You tend to stop while the experiment is running, and then spend time looking at the results once it's done.

The real benefits here are getting a better understanding of what levers drive your product metrics, as you'll inevitably mess up the first n or so experiments (if I could give you only one piece of advice, it would be to use stratified randomisation, but everyone seems to have to make this mistake for themselves).

Advice appreciated but I'm exceedingly familiar with experimental design haha, what I understand far less well though is the integration of the toolset into a business/product development context. I can see how having a staggered cadence of stopping, reflecting on the experimental design, and making a decision is wise. But it still seems that you could perform the experiment using MAB to keep the profit motive happy (you don't want to waste potential click-throughs just because you like p-values, maybe tune it to be more conservative about shifting heavily to one arm) and then have some period where you stop the experiment to pause and reflect.

Heck you don't even have to do MAB if you don't want to, just don't use NHST. The Bayesian "flavor" of NHST (credible intervals around posterior expected values) has absolutely no problem with optional stopping. Run the experiment until you've got a precise enough estimate, then sit back and make your product decisions.

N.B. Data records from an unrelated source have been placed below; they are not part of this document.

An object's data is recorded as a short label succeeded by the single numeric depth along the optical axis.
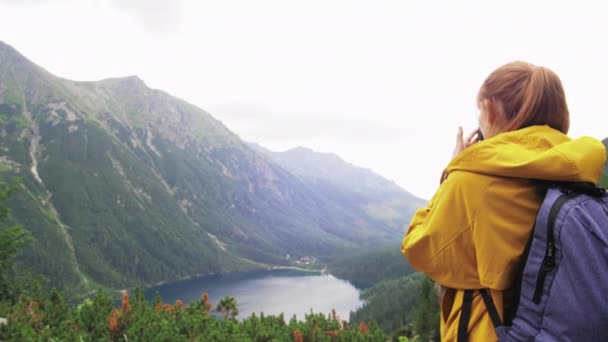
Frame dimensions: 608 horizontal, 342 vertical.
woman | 1.94
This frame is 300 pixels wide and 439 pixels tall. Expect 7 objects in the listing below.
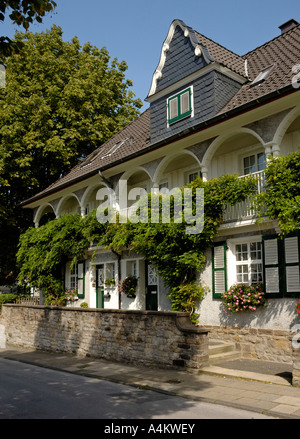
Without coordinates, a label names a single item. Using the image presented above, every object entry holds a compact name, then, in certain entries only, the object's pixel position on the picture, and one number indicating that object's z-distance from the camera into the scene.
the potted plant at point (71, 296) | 20.38
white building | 11.83
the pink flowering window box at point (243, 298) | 11.72
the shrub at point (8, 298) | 21.75
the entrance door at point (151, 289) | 16.42
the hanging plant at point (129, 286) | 16.97
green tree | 23.98
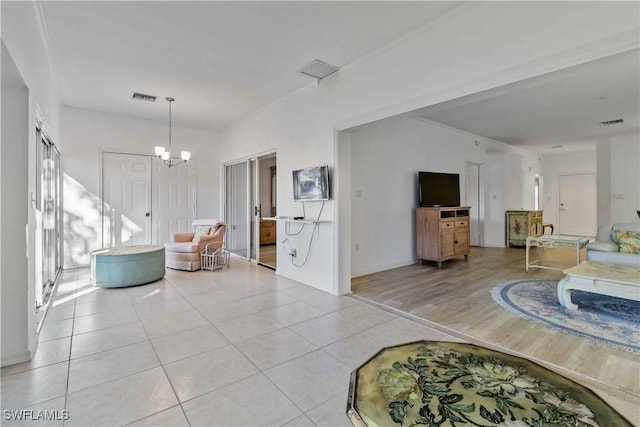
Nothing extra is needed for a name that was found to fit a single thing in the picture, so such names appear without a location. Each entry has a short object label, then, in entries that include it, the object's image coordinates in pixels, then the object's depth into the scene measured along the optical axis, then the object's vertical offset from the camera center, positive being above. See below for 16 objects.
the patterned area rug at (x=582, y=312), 2.67 -1.09
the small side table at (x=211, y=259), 5.28 -0.85
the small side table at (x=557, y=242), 4.51 -0.48
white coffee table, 2.83 -0.70
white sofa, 3.85 -0.51
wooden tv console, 5.39 -0.42
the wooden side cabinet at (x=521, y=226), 7.47 -0.37
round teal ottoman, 4.14 -0.79
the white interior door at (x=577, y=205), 9.73 +0.21
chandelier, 4.78 +0.97
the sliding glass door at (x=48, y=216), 2.94 -0.05
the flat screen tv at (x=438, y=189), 5.70 +0.45
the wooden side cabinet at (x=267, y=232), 8.02 -0.57
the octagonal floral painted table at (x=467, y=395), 1.49 -1.05
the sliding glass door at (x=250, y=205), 5.93 +0.15
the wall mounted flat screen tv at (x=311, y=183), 3.96 +0.40
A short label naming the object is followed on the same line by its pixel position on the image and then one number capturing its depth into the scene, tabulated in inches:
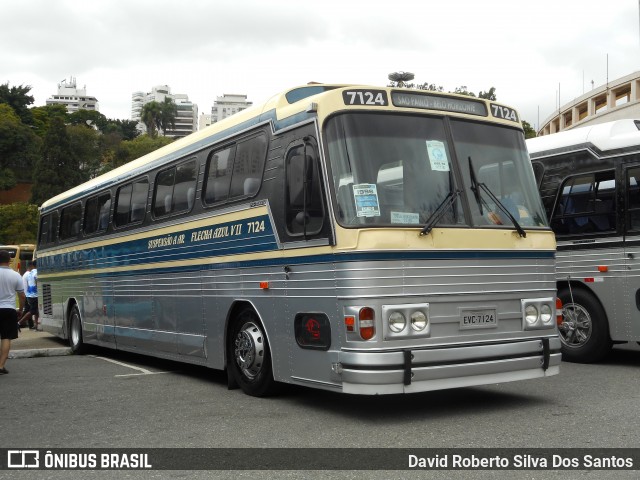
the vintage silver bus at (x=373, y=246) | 275.4
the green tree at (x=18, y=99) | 4933.6
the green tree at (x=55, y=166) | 3607.3
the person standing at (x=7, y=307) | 462.3
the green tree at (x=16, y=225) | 2829.7
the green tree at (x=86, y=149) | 4101.1
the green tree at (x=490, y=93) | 2222.2
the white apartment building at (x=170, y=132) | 6067.9
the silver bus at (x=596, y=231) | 413.7
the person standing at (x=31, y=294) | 896.5
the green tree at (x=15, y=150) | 4109.3
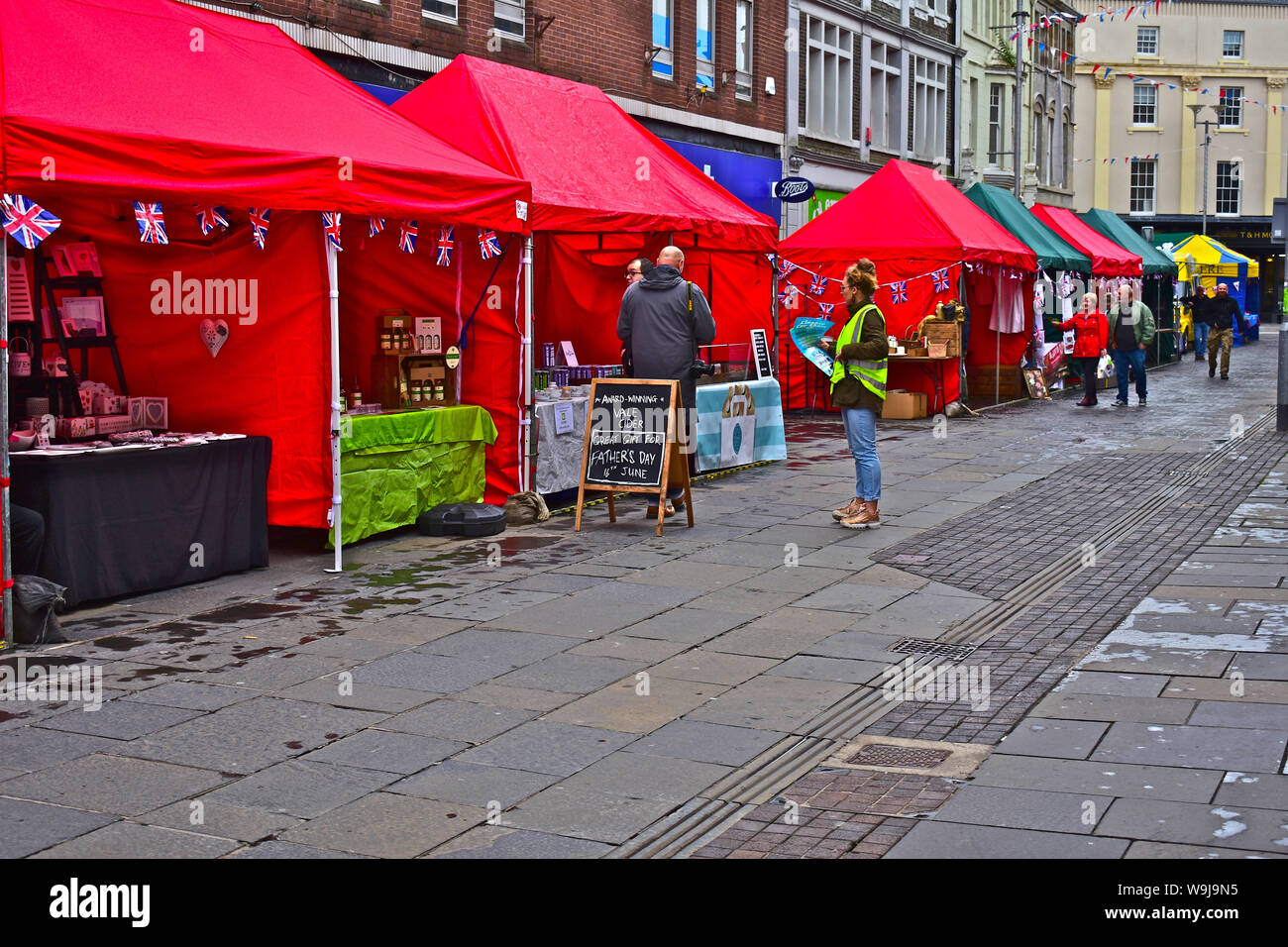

I guess where I'm going with all this is that it seems like the post's strongest point is "good product decisions require time, and realtime analytics bamboozle us into thinking fast decisions are better". All the stuff about NHST seems kind of tangential. Looking at it again I see that it's like a decade old, so I think this is the best explanation for why they were targeting NHST more aggressively. I would hope in our post-replication crisis world (hopefully "post", anyways) data scientists and A/B testers are more prudent about some of these better-known pitfalls.